Representatives of the Chong ethnic minority in Cambodia’s Areng Valley filed petitions on Wednesday requesting official recognition.
Ten villagers representing more than 200 families in the remote Koh Kong province area near the Cardamom Mountains filed the petition to the Ministry of Rural Development, the prime minister’s cabinet and the United Nations.
“Our Chong ancestors have been living here in Areng for a very long time. We have traditions, culture, costumes and ways of living in a community,” the petition reads. “We have faith in spirits and [practise] slash-and-burn planting following our ancestral traditions.”
The application requests official recognition from authorities, with community members claiming they made a similar request at the commune level a year ago, but local officials did not allow the request to advance.
“The local authorities, they do not register us, because they said we did not have our own language. And he said he’s very busy and cannot sign for us,” said community representative Hoeng Pao.
“We will decide what to do after Khmer New Year,” said Yim Chung, a representative at the Ministry of Rural Development.
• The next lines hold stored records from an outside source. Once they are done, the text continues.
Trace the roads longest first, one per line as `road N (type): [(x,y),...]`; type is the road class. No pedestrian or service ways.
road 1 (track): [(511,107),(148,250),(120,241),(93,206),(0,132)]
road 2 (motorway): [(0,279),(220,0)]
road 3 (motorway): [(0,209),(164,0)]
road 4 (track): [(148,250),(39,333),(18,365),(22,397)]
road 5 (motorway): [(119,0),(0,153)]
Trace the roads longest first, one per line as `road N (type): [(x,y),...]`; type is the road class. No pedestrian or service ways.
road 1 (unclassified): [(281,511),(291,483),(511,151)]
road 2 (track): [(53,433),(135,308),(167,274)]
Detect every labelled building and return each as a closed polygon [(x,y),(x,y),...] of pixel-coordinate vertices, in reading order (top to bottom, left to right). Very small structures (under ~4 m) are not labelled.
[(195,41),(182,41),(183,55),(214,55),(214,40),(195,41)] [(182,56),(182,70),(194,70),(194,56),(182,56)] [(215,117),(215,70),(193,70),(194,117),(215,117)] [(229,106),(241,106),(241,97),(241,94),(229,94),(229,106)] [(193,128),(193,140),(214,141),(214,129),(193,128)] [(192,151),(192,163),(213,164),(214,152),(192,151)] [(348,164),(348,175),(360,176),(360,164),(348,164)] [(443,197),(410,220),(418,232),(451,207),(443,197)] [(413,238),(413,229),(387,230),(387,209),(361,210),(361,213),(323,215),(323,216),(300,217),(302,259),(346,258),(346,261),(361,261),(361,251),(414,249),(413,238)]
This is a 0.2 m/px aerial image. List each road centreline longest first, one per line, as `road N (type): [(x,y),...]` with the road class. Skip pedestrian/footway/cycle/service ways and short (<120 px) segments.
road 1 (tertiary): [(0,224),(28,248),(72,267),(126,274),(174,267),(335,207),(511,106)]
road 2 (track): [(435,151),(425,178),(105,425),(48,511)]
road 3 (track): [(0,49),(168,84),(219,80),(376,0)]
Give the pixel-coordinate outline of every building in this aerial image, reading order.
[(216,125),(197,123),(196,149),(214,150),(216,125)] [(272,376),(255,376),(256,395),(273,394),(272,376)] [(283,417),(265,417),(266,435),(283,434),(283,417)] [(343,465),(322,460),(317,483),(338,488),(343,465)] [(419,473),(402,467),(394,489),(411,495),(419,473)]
“Despite the Chong language being all but forgotten in Areng, the valley is unique in that animist traditions, dependence on nature for livelihoods, etc. are stronger than anywhere else in the country,” Alex Gonzalez-Davidson, the founder of the environmental group Mother Nature, said in a message.
According to a profile of the community by the Cambodian Center for Human Rights, the Chong have lived in the Areng Valley “since time immemorial”.
“Many were displaced during clashes with the Khmer Rouge,” the profile continues. The Chong then returned after the ultra-Maoist group’s collapse in 1998. Today, the Chong face a new challenge in the form of hydropower dam construction and other developments.
Chak Sopheap, director of CCHR, said “indigenous groups are the first victims of Cambodia’s fast-paced destruction of forests”, as they often are more reliant on natural resources.
“Recognition as an indigenous community would allow the Chong group to apply for a collective land title . . . providing them with land tenure security and therefore protection from land-grabbing and displacement,” she explained.
Sopheap said the process must be sped up and simplified. Only 18 out of 458 communities have been given collective land titles as of July 2017.
Gonzalez-Davidson alleged the process is purposefully complex and expensive, so that the government and private sector can continue stealing land from indigenous groups.